**TEXT PASSAGE:**
Start of Block

11-20-2007, 11:34 PM #2
Mount in 4-jaw, machine the ID.
Get some dial indicators and move the part .056" off center in the chuck, then turn OD.
Or drill the hole, then mount it on an expanding collet in the mill and mill circles around the outside.
11-20-2007, 11:37 PM #3
Ok, dopey me left out an important piece of information. This part I have to make will be a 500 piece order. Sorry. Needs to be fast loading and unloading.
I'll take my dope slap to go please.
11-20-2007, 11:47 PM #4
Mount expanding collet in collet block, and mill the offset on the collet, or, put in 4-jaw, and turn the offset.
11-20-2007, 11:49 PM #5
I do some larger parts by turning an ATS expanding mandrel off-center, but due to your small id size and long length this might not work, is there any way you can turn the od first then holding off-center in the collet/pads?
11-21-2007, 12:14 AM #6
I don't have a 4 jaw for my cnc lathe, and it would be expensive to buy one for this job, as I'm not sure this job will repeat. It could be one time only.
I guess I should describe a little more of the part. There is an O.d. and an I.D that run true to each other, and then there will be 2 flanges on the ends that need to run out from the rest of the part. So, there really is nothing left to chuck on with the O.D.
I already thought of using an expanding collet from Mitee-bite. I will machine it down for the .5015 grip, and then mount it off center by .056, and then I can turn the O.D.
I'm still open to other ideas though, just in case there's something I haven't thought of yet.
Appreciate the help so far.
11-21-2007, 12:31 AM #7
Is the runout the radial offset or is it TIR? Needs to be defined. What accuracies are required.
Turn the concentric stuff, then circular mill the offset items.
Run on a lathe that can do eccentric turning.
If the part is steel use a cam grinder to create the eccentric elements.
11-21-2007, 12:35 AM #8
I've posted these parts a few times. Everthing here is offset including the axis of the ball on the threaded stud.

End of Block

**DATA SHOWN:**
Start of Block

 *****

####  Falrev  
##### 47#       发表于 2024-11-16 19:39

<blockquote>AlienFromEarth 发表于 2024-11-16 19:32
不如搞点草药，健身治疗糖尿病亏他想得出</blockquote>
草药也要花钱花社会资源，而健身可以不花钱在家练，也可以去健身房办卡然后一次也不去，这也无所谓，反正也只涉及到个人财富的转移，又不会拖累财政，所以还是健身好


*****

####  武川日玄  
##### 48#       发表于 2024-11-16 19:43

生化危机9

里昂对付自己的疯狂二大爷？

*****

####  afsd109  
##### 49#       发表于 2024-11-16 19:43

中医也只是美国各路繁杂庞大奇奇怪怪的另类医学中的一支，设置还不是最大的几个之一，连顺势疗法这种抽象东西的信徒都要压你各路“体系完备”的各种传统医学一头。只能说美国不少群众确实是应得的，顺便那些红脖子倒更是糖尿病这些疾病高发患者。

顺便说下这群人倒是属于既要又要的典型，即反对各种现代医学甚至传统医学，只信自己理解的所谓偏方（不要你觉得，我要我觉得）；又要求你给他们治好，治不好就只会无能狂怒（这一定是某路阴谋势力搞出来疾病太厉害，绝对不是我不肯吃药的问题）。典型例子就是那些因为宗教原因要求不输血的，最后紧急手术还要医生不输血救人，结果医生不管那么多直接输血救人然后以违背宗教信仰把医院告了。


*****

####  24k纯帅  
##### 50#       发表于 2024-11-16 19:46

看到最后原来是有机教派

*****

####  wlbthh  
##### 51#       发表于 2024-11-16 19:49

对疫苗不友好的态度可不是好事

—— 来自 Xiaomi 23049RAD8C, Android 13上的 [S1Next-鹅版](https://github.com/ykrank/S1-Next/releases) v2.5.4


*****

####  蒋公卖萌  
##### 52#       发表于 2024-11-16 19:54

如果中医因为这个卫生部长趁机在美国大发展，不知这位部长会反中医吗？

End of Block
Start of Block

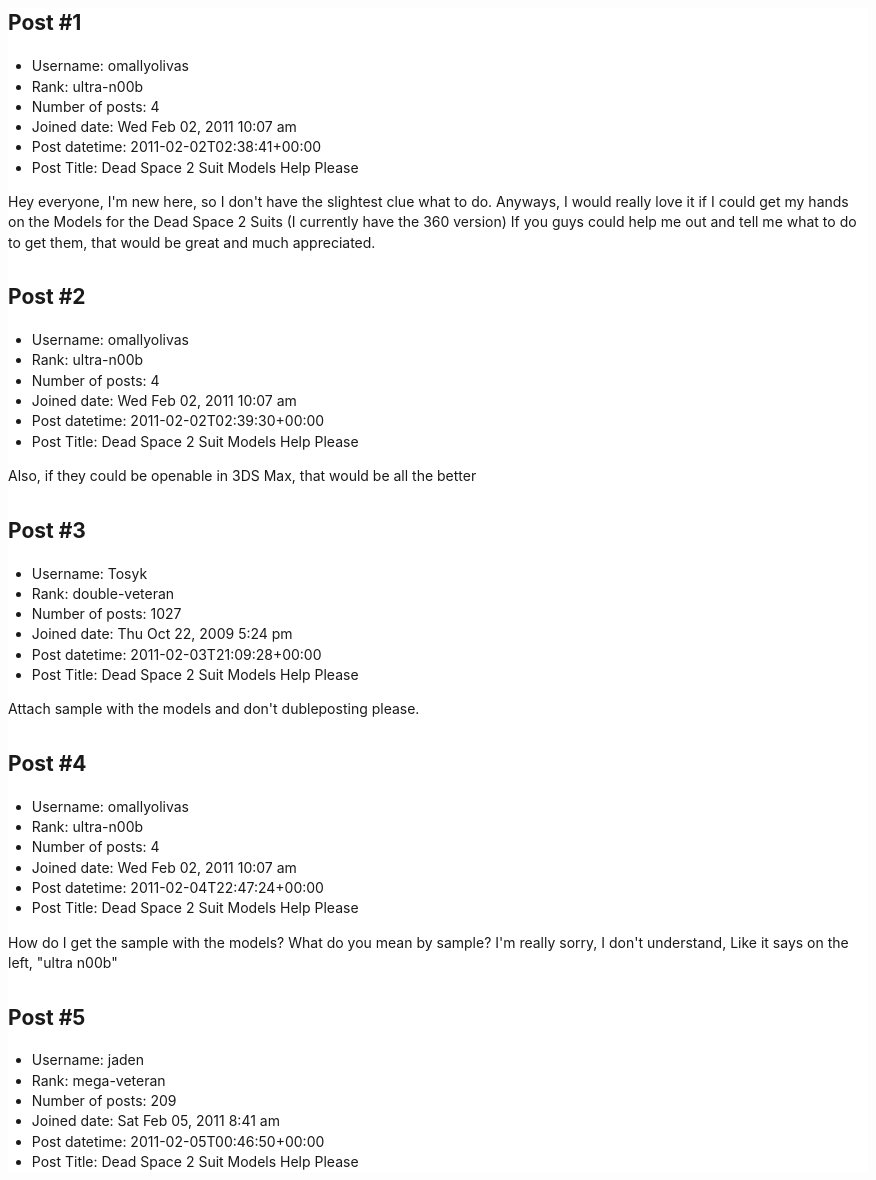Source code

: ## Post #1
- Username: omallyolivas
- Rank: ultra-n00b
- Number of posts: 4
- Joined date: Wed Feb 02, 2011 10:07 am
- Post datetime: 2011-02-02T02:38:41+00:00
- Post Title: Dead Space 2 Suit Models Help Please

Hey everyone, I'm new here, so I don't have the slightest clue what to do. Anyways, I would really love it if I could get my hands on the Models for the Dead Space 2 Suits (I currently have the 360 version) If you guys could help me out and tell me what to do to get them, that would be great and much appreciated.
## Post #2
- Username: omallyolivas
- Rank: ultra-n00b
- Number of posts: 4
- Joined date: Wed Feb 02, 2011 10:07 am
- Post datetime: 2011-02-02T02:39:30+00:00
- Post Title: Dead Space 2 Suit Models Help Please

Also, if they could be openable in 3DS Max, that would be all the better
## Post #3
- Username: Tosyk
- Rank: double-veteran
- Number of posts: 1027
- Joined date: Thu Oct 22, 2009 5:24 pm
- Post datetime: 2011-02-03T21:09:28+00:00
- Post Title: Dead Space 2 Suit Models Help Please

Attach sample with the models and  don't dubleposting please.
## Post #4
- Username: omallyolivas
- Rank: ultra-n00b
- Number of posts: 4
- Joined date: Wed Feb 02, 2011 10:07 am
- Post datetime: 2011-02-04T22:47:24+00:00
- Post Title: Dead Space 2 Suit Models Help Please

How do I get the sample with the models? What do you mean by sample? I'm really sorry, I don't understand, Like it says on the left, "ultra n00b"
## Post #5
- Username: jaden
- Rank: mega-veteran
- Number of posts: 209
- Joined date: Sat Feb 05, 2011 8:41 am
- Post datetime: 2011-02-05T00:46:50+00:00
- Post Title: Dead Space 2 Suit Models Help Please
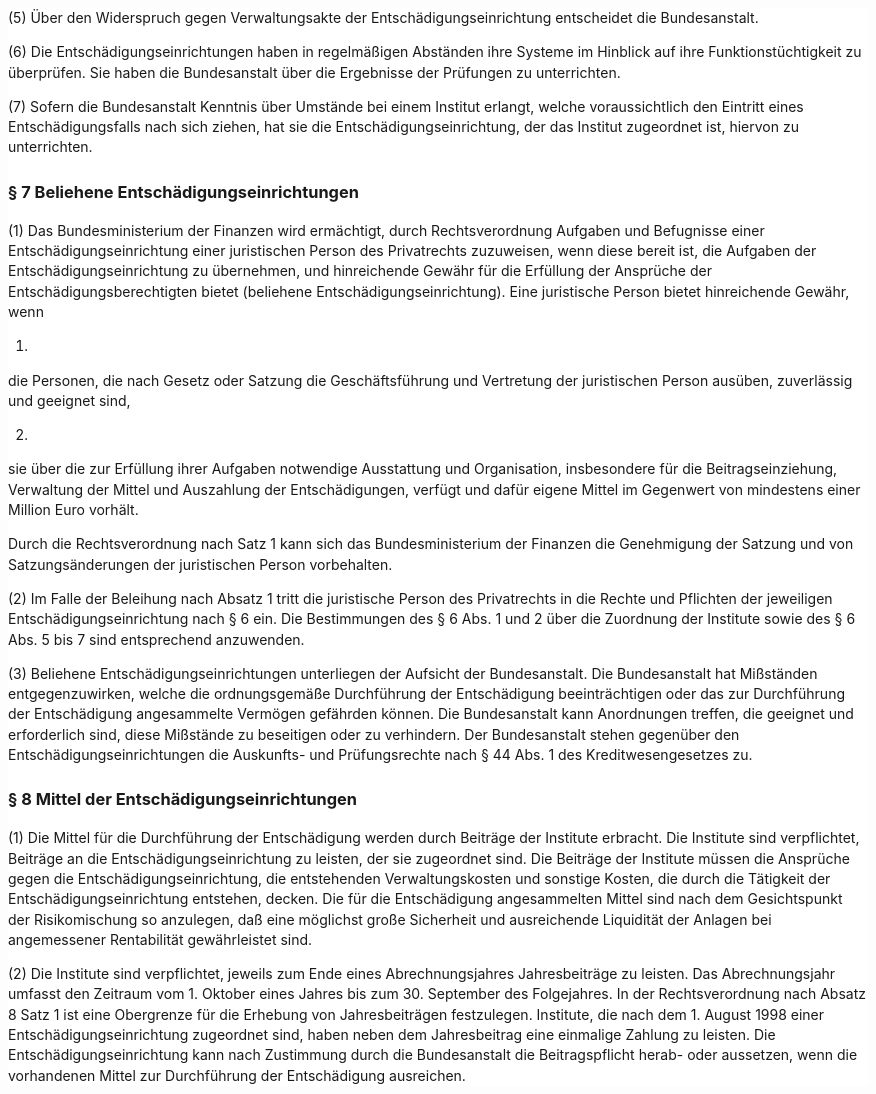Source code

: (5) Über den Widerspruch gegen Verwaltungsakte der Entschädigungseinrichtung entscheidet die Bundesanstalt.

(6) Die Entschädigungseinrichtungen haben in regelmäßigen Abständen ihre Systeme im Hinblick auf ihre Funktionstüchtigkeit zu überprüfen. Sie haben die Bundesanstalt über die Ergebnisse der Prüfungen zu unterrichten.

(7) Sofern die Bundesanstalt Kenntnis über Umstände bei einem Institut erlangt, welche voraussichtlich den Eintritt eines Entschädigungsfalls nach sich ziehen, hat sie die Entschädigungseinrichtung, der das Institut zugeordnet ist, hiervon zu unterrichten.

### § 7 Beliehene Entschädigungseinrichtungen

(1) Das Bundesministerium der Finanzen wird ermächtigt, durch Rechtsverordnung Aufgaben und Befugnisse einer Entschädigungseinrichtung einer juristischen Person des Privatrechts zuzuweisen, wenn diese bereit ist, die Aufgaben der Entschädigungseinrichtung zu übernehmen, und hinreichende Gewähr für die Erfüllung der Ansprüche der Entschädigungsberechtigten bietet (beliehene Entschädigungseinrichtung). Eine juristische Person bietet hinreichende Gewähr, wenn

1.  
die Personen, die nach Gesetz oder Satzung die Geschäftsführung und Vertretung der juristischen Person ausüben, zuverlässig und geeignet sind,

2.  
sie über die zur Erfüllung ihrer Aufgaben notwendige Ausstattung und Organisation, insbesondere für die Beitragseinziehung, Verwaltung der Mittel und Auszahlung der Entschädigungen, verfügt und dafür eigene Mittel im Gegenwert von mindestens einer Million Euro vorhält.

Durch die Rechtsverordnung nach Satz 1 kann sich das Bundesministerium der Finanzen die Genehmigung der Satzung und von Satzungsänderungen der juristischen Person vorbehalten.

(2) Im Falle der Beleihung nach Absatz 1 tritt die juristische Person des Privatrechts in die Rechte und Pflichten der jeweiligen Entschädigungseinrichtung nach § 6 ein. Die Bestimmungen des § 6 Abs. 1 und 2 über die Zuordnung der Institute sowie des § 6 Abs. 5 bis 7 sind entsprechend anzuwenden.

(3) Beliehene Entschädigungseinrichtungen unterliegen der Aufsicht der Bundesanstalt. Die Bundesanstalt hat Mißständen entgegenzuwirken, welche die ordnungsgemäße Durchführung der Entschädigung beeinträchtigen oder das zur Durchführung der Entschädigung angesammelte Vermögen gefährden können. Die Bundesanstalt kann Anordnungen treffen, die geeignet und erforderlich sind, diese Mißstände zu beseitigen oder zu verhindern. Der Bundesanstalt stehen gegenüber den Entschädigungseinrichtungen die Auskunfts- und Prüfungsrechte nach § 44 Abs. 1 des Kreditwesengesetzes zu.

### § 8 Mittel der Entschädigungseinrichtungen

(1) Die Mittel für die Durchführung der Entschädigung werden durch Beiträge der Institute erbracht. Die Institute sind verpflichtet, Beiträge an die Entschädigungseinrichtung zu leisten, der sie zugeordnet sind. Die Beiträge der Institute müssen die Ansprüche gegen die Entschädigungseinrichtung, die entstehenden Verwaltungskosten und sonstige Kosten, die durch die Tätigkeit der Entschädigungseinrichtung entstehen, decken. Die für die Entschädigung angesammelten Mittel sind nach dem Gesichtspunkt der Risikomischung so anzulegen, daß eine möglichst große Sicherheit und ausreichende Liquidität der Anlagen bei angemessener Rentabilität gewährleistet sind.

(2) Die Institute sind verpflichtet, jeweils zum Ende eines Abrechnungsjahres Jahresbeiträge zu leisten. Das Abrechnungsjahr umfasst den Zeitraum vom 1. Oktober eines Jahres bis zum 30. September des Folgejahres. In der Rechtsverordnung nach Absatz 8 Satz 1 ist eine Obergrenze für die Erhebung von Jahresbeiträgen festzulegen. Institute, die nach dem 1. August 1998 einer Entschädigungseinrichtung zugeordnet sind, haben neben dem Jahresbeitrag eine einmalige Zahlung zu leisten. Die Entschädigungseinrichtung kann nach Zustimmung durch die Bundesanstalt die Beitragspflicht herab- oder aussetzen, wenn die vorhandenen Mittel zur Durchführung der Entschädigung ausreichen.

End of Block

**INSTRUCTIONS FOR THE TASK:**
Quote the passage of the machining discussion starting at "11-21-2007, 12:14 AM" and ending at "help so far.". The material shown here has no connection to the machining discussion.

**ANSWER FOR THE TASK:**
11-21-2007, 12:14 AM #6
I don't have a 4 jaw for my cnc lathe, and it would be expensive to buy one for this job, as I'm not sure this job will repeat. It could be one time only.
I guess I should describe a little more of the part. There is an O.d. and an I.D that run true to each other, and then there will be 2 flanges on the ends that need to run out from the rest of the part. So, there really is nothing left to chuck on with the O.D.
I already thought of using an expanding collet from Mitee-bite. I will machine it down for the .5015 grip, and then mount it off center by .056, and then I can turn the O.D.
I'm still open to other ideas though, just in case there's something I haven't thought of yet.
Appreciate the help so far.